In the five studies that reported diabetic retinopathy diagnosis using fundoscopy, the prevalence was 0.5%. In the four studies that used 7-field stereoscopic fundus photography, the prevalence was 13.6%.
In the pooled analysis of 27 studies, the prevalence of diabetic retinopathy was 1.8% less than 2.5 years after diabetes diagnosis but more than doubled to 5.1% in years 2.5 to 5 and jumped to 28.8% more than 5 years after diagnosis.
Differences by sex, ethnicity
“We were also surprised that there was very limited evidence to understand the sex and race differences in retinopathy risk,” said Dr. Samaan. “Further research is warranted, considering that more girls develop type 2 diabetes than boys, and the risk of type 2 diabetes is higher in some racial groups.”

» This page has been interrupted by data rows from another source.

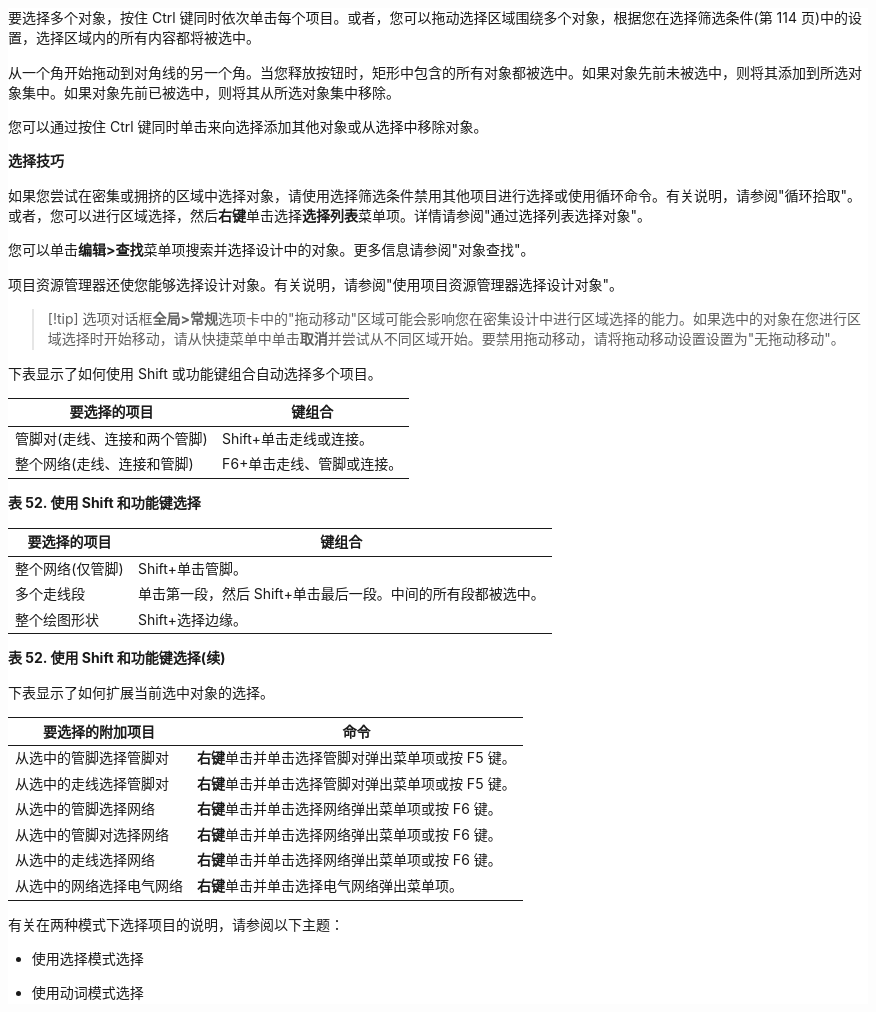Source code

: 要选择多个对象，按住 Ctrl 键同时依次单击每个项目。或者，您可以拖动选择区域围绕多个对象，根据您在选择筛选条件(第 114 页)中的设置，选择区域内的所有内容都将被选中。

从一个角开始拖动到对角线的另一个角。当您释放按钮时，矩形中包含的所有对象都被选中。如果对象先前未被选中，则将其添加到所选对象集中。如果对象先前已被选中，则将其从所选对象集中移除。

您可以通过按住 Ctrl 键同时单击来向选择添加其他对象或从选择中移除对象。

**选择技巧**

如果您尝试在密集或拥挤的区域中选择对象，请使用选择筛选条件禁用其他项目进行选择或使用循环命令。有关说明，请参阅"循环拾取"。或者，您可以进行区域选择，然后**右键**单击选择**选择列表**菜单项。详情请参阅"通过选择列表选择对象"。

您可以单击**编辑>查找**菜单项搜索并选择设计中的对象。更多信息请参阅"对象查找"。

项目资源管理器还使您能够选择设计对象。有关说明，请参阅"使用项目资源管理器选择设计对象"。


> [!tip] 选项对话框**全局>常规**选项卡中的"拖动移动"区域可能会影响您在密集设计中进行区域选择的能力。如果选中的对象在您进行区域选择时开始移动，请从快捷菜单中单击**取消**并尝试从不同区域开始。要禁用拖动移动，请将拖动移动设置设置为"无拖动移动"。

下表显示了如何使用 Shift 或功能键组合自动选择多个项目。

| 要选择的项目                     | 键组合                          |
|----------------------------------|---------------------------------|
| 管脚对(走线、连接和两个管脚)     | Shift+单击走线或连接。          |
| 整个网络(走线、连接和管脚)       | F6+单击走线、管脚或连接。       |

**表 52. 使用 Shift 和功能键选择**

| 要选择的项目          | 键组合                                                                                      |
|-----------------------|---------------------------------------------------------------------------------------------|
| 整个网络(仅管脚)      | Shift+单击管脚。                                                                            |
| 多个走线段            | 单击第一段，然后 Shift+单击最后一段。中间的所有段都被选中。                                  |
| 整个绘图形状          | Shift+选择边缘。                                                                            |

**表 52. 使用 Shift 和功能键选择(续)**

下表显示了如何扩展当前选中对象的选择。

| 要选择的附加项目                | 命令                                                                             |
|---------------------------------|---------------------------------------------------------------------------------|
| 从选中的管脚选择管脚对          | **右键**单击并单击选择管脚对弹出菜单项或按 F5 键。                                    |
| 从选中的走线选择管脚对          | **右键**单击并单击选择管脚对弹出菜单项或按 F5 键。                                    |
| 从选中的管脚选择网络            | **右键**单击并单击选择网络弹出菜单项或按 F6 键。                                      |
| 从选中的管脚对选择网络          | **右键**单击并单击选择网络弹出菜单项或按 F6 键。                                      |
| 从选中的走线选择网络            | **右键**单击并单击选择网络弹出菜单项或按 F6 键。                                      |
| 从选中的网络选择电气网络        | **右键**单击并单击选择电气网络弹出菜单项。                                          |

有关在两种模式下选择项目的说明，请参阅以下主题：

- 使用选择模式选择

- 使用动词模式选择
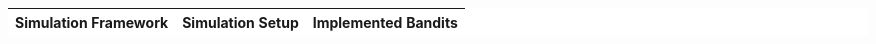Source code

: 

Simulation Framework      |  Simulation Setup | Implemented Bandits
:-------------------------:|:-------------------------:|:-------------------------:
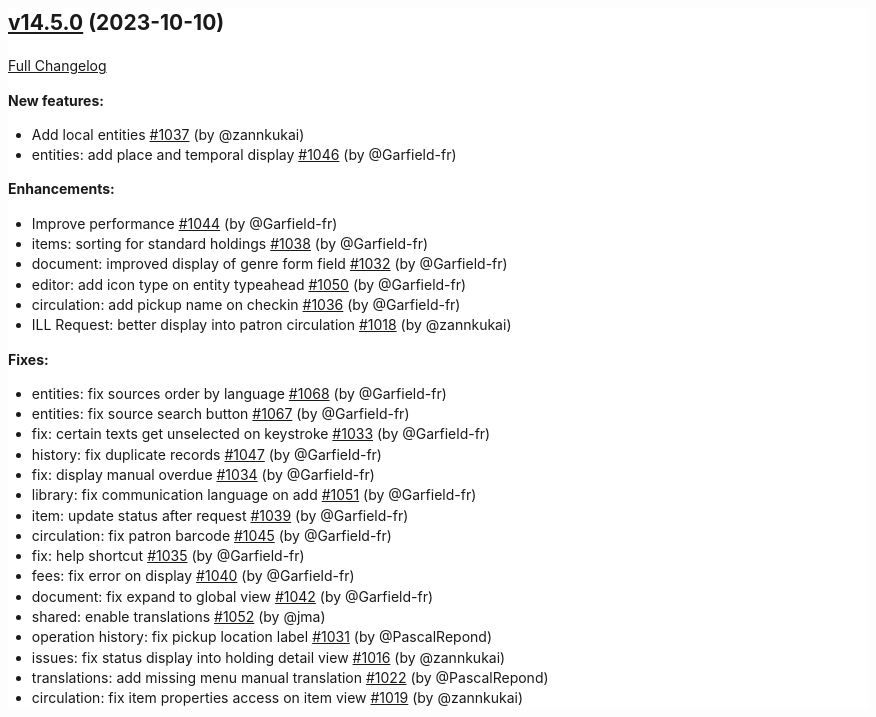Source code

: ## [v14.5.0](https://github.com/rero/rero-ils-ui/tree/v14.5.0) (2023-10-10)

[Full Changelog](https://github.com/rero/rero-ils-ui/compare/v14.4.0...v14.5.0)

**New features:**
* Add local entities [\#1037](https://github.com/rero/rero-ils-ui/pull/1037) (by @zannkukai)
* entities: add place and temporal display [\#1046](https://github.com/rero/rero-ils-ui/pull/1046) (by @Garfield-fr)

**Enhancements:**
* Improve performance [\#1044](https://github.com/rero/rero-ils-ui/pull/1044) (by @Garfield-fr)
* items: sorting for standard holdings [\#1038](https://github.com/rero/rero-ils-ui/pull/1038) (by @Garfield-fr)
* document: improved display of genre form field [\#1032](https://github.com/rero/rero-ils-ui/pull/1032) (by @Garfield-fr)
* editor: add icon type on entity typeahead [\#1050](https://github.com/rero/rero-ils-ui/pull/1050) (by @Garfield-fr)
* circulation: add pickup name on checkin [\#1036](https://github.com/rero/rero-ils-ui/pull/1036) (by @Garfield-fr)
* ILL Request: better display into patron circulation [\#1018](https://github.com/rero/rero-ils-ui/pull/1018) (by @zannkukai)

**Fixes:**
* entities: fix sources order by language [\#1068](https://github.com/rero/rero-ils-ui/pull/1068) (by @Garfield-fr)
* entities: fix source search button [\#1067](https://github.com/rero/rero-ils-ui/pull/1067) (by @Garfield-fr)
* fix: certain texts get unselected on keystroke [\#1033](https://github.com/rero/rero-ils-ui/pull/1033) (by @Garfield-fr)
* history: fix duplicate records [\#1047](https://github.com/rero/rero-ils-ui/pull/1047) (by @Garfield-fr)
* fix: display manual overdue [\#1034](https://github.com/rero/rero-ils-ui/pull/1034) (by @Garfield-fr)
* library: fix communication language on add [\#1051](https://github.com/rero/rero-ils-ui/pull/1051) (by @Garfield-fr)
* item: update status after request [\#1039](https://github.com/rero/rero-ils-ui/pull/1039) (by @Garfield-fr)
* circulation: fix patron barcode [\#1045](https://github.com/rero/rero-ils-ui/pull/1045) (by @Garfield-fr)
* fix: help shortcut [\#1035](https://github.com/rero/rero-ils-ui/pull/1035) (by @Garfield-fr)
* fees: fix error on display [\#1040](https://github.com/rero/rero-ils-ui/pull/1040) (by @Garfield-fr)
* document: fix expand to global view [\#1042](https://github.com/rero/rero-ils-ui/pull/1042) (by @Garfield-fr)
* shared: enable translations [\#1052](https://github.com/rero/rero-ils-ui/pull/1052) (by @jma)
* operation history: fix pickup location label [\#1031](https://github.com/rero/rero-ils-ui/pull/1031) (by @PascalRepond)
* issues: fix status display into holding detail view [\#1016](https://github.com/rero/rero-ils-ui/pull/1016) (by @zannkukai)
* translations: add missing menu manual translation [\#1022](https://github.com/rero/rero-ils-ui/pull/1022) (by @PascalRepond)
* circulation: fix item properties access on item view [\#1019](https://github.com/rero/rero-ils-ui/pull/1019) (by @zannkukai)
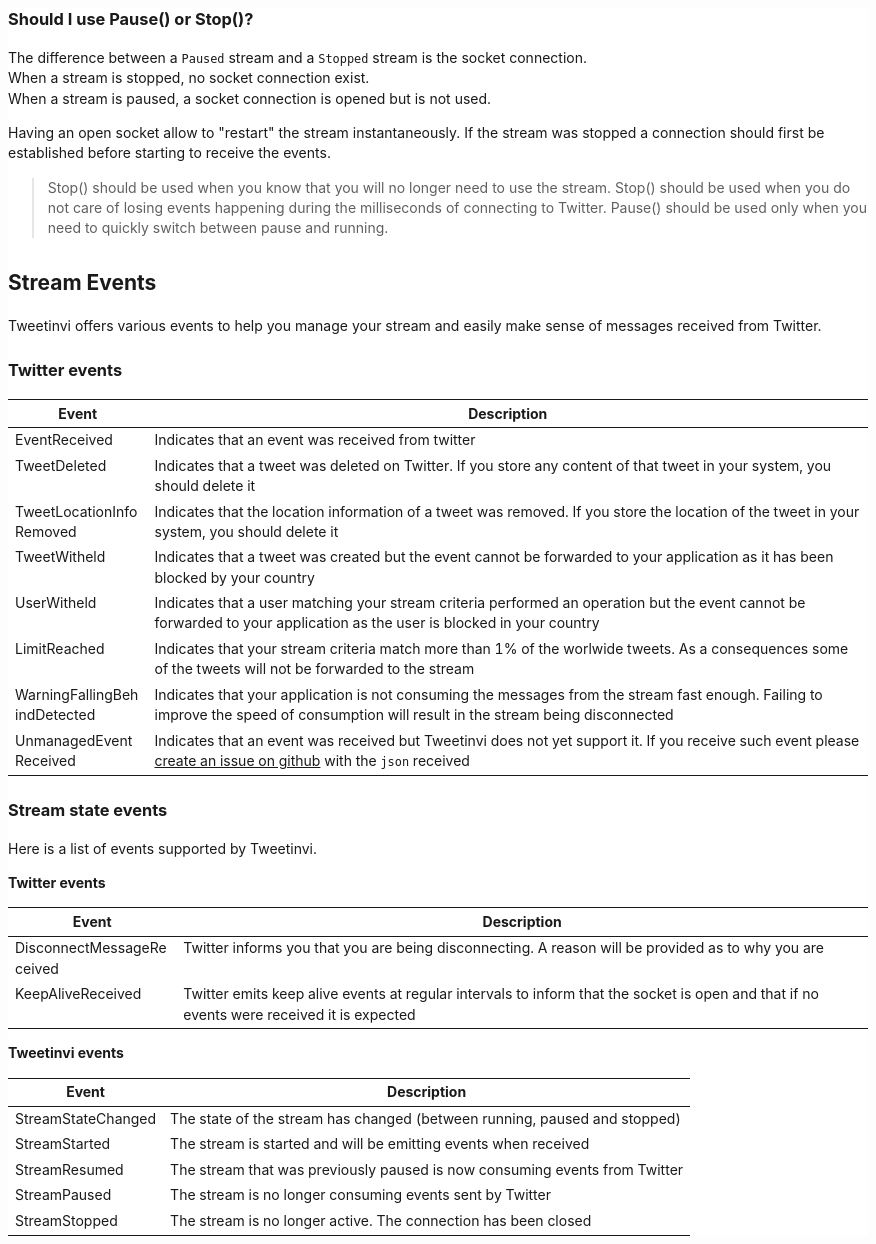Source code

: ### Should I use Pause() or Stop()?

The difference between a `Paused` stream and a `Stopped` stream is the socket connection.\
When a stream is stopped, no socket connection exist.\
When a stream is paused, a socket connection is opened but is not used.

Having an open socket allow to "restart" the stream instantaneously. If the stream was stopped a connection should first be established before starting to receive the events.

> Stop() should be used when you know that you will no longer need to use the stream.
> Stop() should be used when you do not care of losing events happening during the milliseconds of connecting to Twitter. 
> Pause() should be used only when you need to quickly switch between pause and running.

## Stream Events

Tweetinvi offers various events to help you manage your stream and easily make sense of messages received from Twitter.

### Twitter events

| Event                        | Description                                                                                                                                                                                                      |
|------------------------------|------------------------------------------------------------------------------------------------------------------------------------------------------------------------------------------------------------------|
| EventReceived                | Indicates that an event was received from twitter                                                                                                                                                                |
| TweetDeleted                 | Indicates that a tweet was deleted on Twitter. If you store any content of that tweet in your system, you should delete it                                                                                       |
| TweetLocationInfoRemoved     | Indicates that the location information of a tweet was removed. If you store the location of the tweet in your system, you should delete it                                                                      |
| TweetWitheld                 | Indicates that a tweet was created but the event cannot be forwarded to your application as it has been blocked by your country                                                                                  |
| UserWitheld                  | Indicates that a user matching your stream criteria performed an operation but the event cannot be forwarded to your application as the user is blocked in your country                                          |
| LimitReached                 | Indicates that your stream criteria match more than 1% of the worlwide tweets. As a consequences some of the tweets will not be forwarded to the stream                                                          |
| WarningFallingBehindDetected | Indicates that your application is not consuming the messages from the stream fast enough. Failing to improve the speed of consumption will result in the stream being disconnected                              |
| UnmanagedEventReceived       | Indicates that an event was received but Tweetinvi does not yet support it. If you receive such event please [create an issue on github](https://github.com/linvi/tweetinvi/issues/new) with the `json` received |

### Stream state events

Here is a list of events supported by Tweetinvi.

**Twitter events**

| Event                     | Description                                                                                                                               |
|---------------------------|-------------------------------------------------------------------------------------------------------------------------------------------|
| DisconnectMessageReceived | Twitter informs you that you are being disconnecting. A reason will be provided as to why you are                                         |
| KeepAliveReceived         | Twitter emits keep alive events at regular intervals to inform that the socket is open and that if no events were received it is expected |

**Tweetinvi events**


| Event              | Description                                                                |
|--------------------|----------------------------------------------------------------------------|
| StreamStateChanged | The state of the stream has changed (between running, paused and stopped)  |
| StreamStarted      | The stream is started and will be emitting events when received            |
| StreamResumed      | The stream that was previously paused is now consuming events from Twitter |
| StreamPaused       | The stream is no longer consuming events sent by Twitter                   |
| StreamStopped      | The stream is no longer active. The connection has been closed             |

In addition, older age, longer diabetes duration, and higher hypertension prevalence were associated with diabetic retinopathy prevalence. There were no associations with obesity prevalence or mean age at diabetes diagnosis. However, patients who developed diabetic retinopathy had a higher mean A1c level of 1.4% compared to those without retinopathy.
Dr. Samaan and colleagues are continuing to research the comorbidities and complications that children with type 2 diabetes face as well as mechanisms that drive diabetes outcomes among children and adolescents.
For now, the findings highlight the importance of retinopathy screening and personalized diabetes treatment to protect vision, Dr. Samaan reiterated.
No funding source for the study was reported. The authors have reported no relevant financial relationships.